__The task__
Can you write out all of the data below word for word, with every line unchanged?

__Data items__
========

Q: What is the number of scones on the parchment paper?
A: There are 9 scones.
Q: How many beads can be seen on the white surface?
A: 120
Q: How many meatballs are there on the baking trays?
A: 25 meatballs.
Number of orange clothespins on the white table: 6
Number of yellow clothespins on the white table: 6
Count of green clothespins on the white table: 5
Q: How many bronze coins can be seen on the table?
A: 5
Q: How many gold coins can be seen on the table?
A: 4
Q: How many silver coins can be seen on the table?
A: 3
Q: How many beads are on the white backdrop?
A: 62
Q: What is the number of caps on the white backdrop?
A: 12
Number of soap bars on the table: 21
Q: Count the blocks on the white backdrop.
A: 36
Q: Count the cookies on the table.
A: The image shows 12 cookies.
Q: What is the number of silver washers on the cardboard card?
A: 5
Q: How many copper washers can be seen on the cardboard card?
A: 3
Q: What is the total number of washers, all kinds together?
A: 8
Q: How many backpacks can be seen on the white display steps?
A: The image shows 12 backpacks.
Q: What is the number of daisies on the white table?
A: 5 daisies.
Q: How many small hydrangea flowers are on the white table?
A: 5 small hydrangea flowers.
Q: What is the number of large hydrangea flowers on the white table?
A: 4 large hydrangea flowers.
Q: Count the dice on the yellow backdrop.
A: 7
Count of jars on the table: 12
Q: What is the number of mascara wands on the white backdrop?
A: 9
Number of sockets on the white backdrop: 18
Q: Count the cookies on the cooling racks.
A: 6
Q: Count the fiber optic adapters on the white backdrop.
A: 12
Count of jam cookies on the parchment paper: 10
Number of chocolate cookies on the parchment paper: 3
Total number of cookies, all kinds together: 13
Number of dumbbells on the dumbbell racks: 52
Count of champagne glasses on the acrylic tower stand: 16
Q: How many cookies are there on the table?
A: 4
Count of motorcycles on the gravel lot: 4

========

__Final answer__
Q: What is the number of scones on the parchment paper?
A: There are 9 scones.
Q: How many beads can be seen on the white surface?
A: 120
Q: How many meatballs are there on the baking trays?
A: 25 meatballs.
Number of orange clothespins on the white table: 6
Number of yellow clothespins on the white table: 6
Count of green clothespins on the white table: 5
Q: How many bronze coins can be seen on the table?
A: 5
Q: How many gold coins can be seen on the table?
A: 4
Q: How many silver coins can be seen on the table?
A: 3
Q: How many beads are on the white backdrop?
A: 62
Q: What is the number of caps on the white backdrop?
A: 12
Number of soap bars on the table: 21
Q: Count the blocks on the white backdrop.
A: 36
Q: Count the cookies on the table.
A: The image shows 12 cookies.
Q: What is the number of silver washers on the cardboard card?
A: 5
Q: How many copper washers can be seen on the cardboard card?
A: 3
Q: What is the total number of washers, all kinds together?
A: 8
Q: How many backpacks can be seen on the white display steps?
A: The image shows 12 backpacks.
Q: What is the number of daisies on the white table?
A: 5 daisies.
Q: How many small hydrangea flowers are on the white table?
A: 5 small hydrangea flowers.
Q: What is the number of large hydrangea flowers on the white table?
A: 4 large hydrangea flowers.
Q: Count the dice on the yellow backdrop.
A: 7
Count of jars on the table: 12
Q: What is the number of mascara wands on the white backdrop?
A: 9
Number of sockets on the white backdrop: 18
Q: Count the cookies on the cooling racks.
A: 6
Q: Count the fiber optic adapters on the white backdrop.
A: 12
Count of jam cookies on the parchment paper: 10
Number of chocolate cookies on the parchment paper: 3
Total number of cookies, all kinds together: 13
Number of dumbbells on the dumbbell racks: 52
Count of champagne glasses on the acrylic tower stand: 16
Q: How many cookies are there on the table?
A: 4
Count of motorcycles on the gravel lot: 4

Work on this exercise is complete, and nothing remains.